▶ _TEKS BACAAN_

----

KONTEKSTUALITAS HIJRAH DALAM TRANSFORMASI KEHIDUPAN

 Kontekstualitas Hijrah dalam Transformasi Kehidupan
Oleh. Ust. Ahmad Fatoni, Lc., M.Ag.
Dosen BA-UMM dan CMM:88

 



Umat Islam seluruh dunia, khususnya di Indonesia memperingati Tahun Baru Hijriyah pada 1 Muharram 1446 H yang bertepatan dengan 7 Juli 2024 yang lalu, Setiap peringatan Tahun Baru Hijriyah dapat dijadikan titik pijakan melakukan transformasi dalam segala aspek menuju perbaikan perilaku kehidupan.

Peristiwa hijrah, meskipun atas skenario Allah SWT, ia sebuah proses manusiawi yang penuh dengan semangat perjuangan Rasulullah SAW untuk diteladani generasi berikutnya. Melihat kondisi Makkah masa itu yang tidak lagi kondusif bagi perkembangan dakwah Islam, Rasulullah SAW lalu keluar menuju Madinah sebagai basis gerakan yang siap dihuni oleh kaum muslim.

Hijrah yang dilakukan Rasulullah SAW dan para sahabatnya bukanlah pengorbanan yang ringan. Banyak di antara mereka menghadapi siksaan di tanah kelahirannya harus berpindah ke kota lain yang tidak dikenal dan masih samar akan masa depan mereka. Di saat yang sama, mereka harus meninggalkan rumah dan harta benda yang tidak mungkin dibawa. Dengan kekuatan iman, mereka menempuh perjuangan yang amat melelahkan.

Saat ini, umat Islam tidak perlu berjalan jauh sejauh lebih kurang 500 KM dari Makkah menuju Madinah. Umat Islam sekarang senyatanya bisa beribadah dengan tenang dan berdakwah dengan leluasa tanpa gangguan yang berarti. Namun sayangnya, kemudahan yang telah diberikan Allah yang Maha Pemurah kurang disyukuri. Banyak yang mengaku sebagai muslim tetapi malas beribadah. Sementara kaum mudanya banyak yang terlena dalam gaya hidup hedonis dan kenikmatan sesaat.

Bagi umat Islam di Indonesia, sudah tidak relevan lagi berhijrah berbondong-bondong seperti hijrahnya Rasululullah SAW dan para sahabat, mengingat negeri ini adalah tempat yang aman, negeri yang menjamin kebebasan untuk menjalankan agama. Hijrah yang perlu dilakukan ialah hijrah dalam makna “hijratun nafsiah” dan “hijratun amaliyah” yaitu perpindahan secara spiritual dan intelektual, perpindahan dari kekufuran kepada keimanan dengan meningkatkan semangat dan kesungguhan dalam beribadah, perpindahan dari kebodohan kepada peningkatan ilmu pengetahuan dengan mendatangi majelis-majelis ilmu, perpindahan dari kemiskinan kepada kecukupan secara ekonomi dengan kerja keras dan tawakal.

----

Entri dari sebuah kumpulan data:
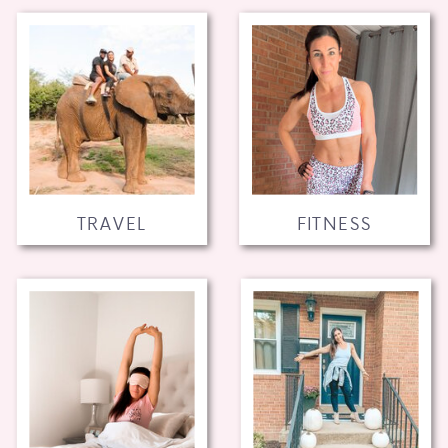
TRAVEL
FITNESS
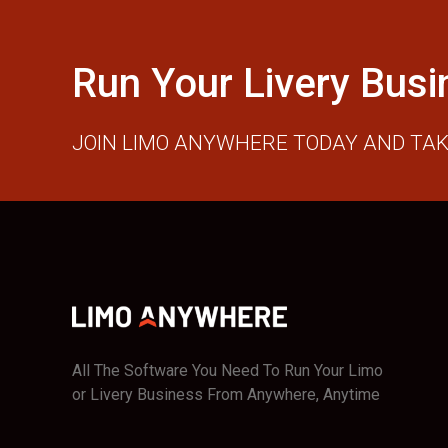
Run Your Livery Busi
JOIN LIMO ANYWHERE TODAY AND TAK
All The Software You Need To Run Your Limo
or Livery Business From Anywhere, Anytime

----

▶ _SOAL LATIHAN_
a) Kembalikan tanpa perubahan penggalan tulisan tentang hijrah, mulai dari "Umat Islam seluruh" sampai "oleh kaum muslim.".
b) Ketik ulang persis setiap baris dari seluruh entri kumpulan data di atas. Gambarnya tidak usah disertakan dalam jawaban.

▶ _JAWABAN TIAP TUGAS_
a)
Umat Islam seluruh dunia, khususnya di Indonesia memperingati Tahun Baru Hijriyah pada 1 Muharram 1446 H yang bertepatan dengan 7 Juli 2024 yang lalu, Setiap peringatan Tahun Baru Hijriyah dapat dijadikan titik pijakan melakukan transformasi dalam segala aspek menuju perbaikan perilaku kehidupan.

Peristiwa hijrah, meskipun atas skenario Allah SWT, ia sebuah proses manusiawi yang penuh dengan semangat perjuangan Rasulullah SAW untuk diteladani generasi berikutnya. Melihat kondisi Makkah masa itu yang tidak lagi kondusif bagi perkembangan dakwah Islam, Rasulullah SAW lalu keluar menuju Madinah sebagai basis gerakan yang siap dihuni oleh kaum muslim.

b)
TRAVEL
FITNESS
Run Your Livery Busi
JOIN LIMO ANYWHERE TODAY AND TAK
All The Software You Need To Run Your Limo
or Livery Business From Anywhere, Anytime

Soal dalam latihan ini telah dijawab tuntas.